We, too, had trouble getting three seats in the backseat of our car. Although we only have 2 children in boosters, we often have other children that ride with us to activities after school. We searched on the web for a solution and looked for narrowest booster seat we could find which was BubbleBum. So, we gave it a try. It's a lifesaver! It's only 13" wide solving the problem of sore knuckles when buckling in.

I saw recently that the Insurance Institute for Highway Safety gave BubbleBum top marks too. A "Best Bet". I was shocked to see some of the other seats that didn't make the cut and I am sad to say that we owned one of them...oh well, it's been replaced.

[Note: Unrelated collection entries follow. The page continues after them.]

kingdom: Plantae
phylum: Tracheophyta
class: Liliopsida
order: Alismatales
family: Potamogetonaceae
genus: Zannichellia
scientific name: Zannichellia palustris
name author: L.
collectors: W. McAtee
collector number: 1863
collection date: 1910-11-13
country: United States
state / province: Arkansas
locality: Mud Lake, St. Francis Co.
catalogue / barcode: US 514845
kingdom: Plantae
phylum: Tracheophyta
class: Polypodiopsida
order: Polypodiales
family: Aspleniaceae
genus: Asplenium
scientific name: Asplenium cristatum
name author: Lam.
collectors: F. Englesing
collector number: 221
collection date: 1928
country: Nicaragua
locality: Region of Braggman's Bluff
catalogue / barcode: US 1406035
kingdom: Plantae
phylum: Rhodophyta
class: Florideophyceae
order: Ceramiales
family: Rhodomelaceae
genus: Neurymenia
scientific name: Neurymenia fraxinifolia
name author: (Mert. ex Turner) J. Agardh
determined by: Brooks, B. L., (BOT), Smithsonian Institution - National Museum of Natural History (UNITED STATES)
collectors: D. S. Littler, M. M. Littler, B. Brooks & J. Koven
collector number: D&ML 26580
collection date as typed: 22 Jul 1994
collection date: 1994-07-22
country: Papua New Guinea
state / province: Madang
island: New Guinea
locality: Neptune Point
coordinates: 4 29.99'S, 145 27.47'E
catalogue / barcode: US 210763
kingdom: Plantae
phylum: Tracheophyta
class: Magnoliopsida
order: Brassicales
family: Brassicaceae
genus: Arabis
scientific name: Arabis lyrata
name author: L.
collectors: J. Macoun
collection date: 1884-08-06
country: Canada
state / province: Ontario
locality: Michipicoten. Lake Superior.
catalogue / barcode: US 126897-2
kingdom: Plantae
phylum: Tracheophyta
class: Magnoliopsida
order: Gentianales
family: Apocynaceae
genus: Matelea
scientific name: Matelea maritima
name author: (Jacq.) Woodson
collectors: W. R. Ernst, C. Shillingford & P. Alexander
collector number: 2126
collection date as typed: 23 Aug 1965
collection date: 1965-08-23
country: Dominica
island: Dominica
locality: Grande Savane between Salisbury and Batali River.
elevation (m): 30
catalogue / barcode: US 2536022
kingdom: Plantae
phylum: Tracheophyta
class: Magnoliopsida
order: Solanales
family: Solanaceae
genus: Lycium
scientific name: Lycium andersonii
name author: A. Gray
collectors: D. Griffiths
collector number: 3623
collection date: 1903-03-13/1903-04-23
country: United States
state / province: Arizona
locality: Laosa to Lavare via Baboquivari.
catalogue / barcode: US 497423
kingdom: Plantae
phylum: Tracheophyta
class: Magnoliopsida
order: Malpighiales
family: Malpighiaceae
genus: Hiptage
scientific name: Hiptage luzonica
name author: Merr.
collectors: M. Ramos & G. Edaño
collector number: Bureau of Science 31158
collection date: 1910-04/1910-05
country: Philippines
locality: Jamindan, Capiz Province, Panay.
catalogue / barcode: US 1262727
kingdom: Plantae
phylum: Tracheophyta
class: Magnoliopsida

We did a lot of research before we bought it. There's lots of information on the web from safety professionals that endorse it. The Car Seat Lady for one, and Car Seat.org for two.

I hope this helps!


----------



## Mom2M (Sep 23, 2006)

This looks great! We could really use this as a portable car seat for DD to take along with her in a friend's car or for us to have in our car for another child riding with us. We have 2 car seats in the back and no room for anything else so we have never been able to give another kid a ride when they need one.
Thanks for posting this link.


----------



## Maedze (Dec 16, 2008)

Keep in mind that a booster MUST be used by a lap shoulder belt and that a backless booster MUST have either a head rest or a high vehicle seatback to at least the tops of the child's ears.

Many middle seats in older model cars still have lap belts only, and many middle seats, even on brandy new cars, don't have headrests or have inadequate head rests.


----------



## chickabiddy (Jan 30, 2004)

Quote:


> Originally Posted by *Safetymomof3*
> 
> We, too, had trouble getting three seats in the backseat of our car. Although we only have 2 children in boosters, we often have other children that ride with us to activities after school. We searched on the web for a solution and looked for narrowest booster seat we could find which was BubbleBum. So, we gave it a try. It's a lifesaver! It's only 13" wide solving the problem of sore knuckles when buckling in.
> 
> ...


An IIHS "Best Bet" rating only measures how the booster fits the 6yo crash test dummy. It is *not* a safety rating and may not be applicable if your child is a different size and shape than the crash test dummy is. There is absolutely no reason to replace a booster that fits your child properly.


----------



## Maedze (Dec 16, 2008)

However, I'm willing to bet that any one of the seats on the worst-bet lists probably didn't fit the PP's kid well. Those seats are consistently pretty awful, LOL.


----------



## chickabiddy (Jan 30, 2004)

Yeah, I agree that the "worst bets" are generally awful, and the "best bets" are often good. My point was more that the IIHS ratings are not based on safety but on fit (and yes, I realize fit is an integral part of safety, but I would not get rid of a seat that fit MY kid well just because the IIHS says it won't fit the 6yo test dummy well).


----------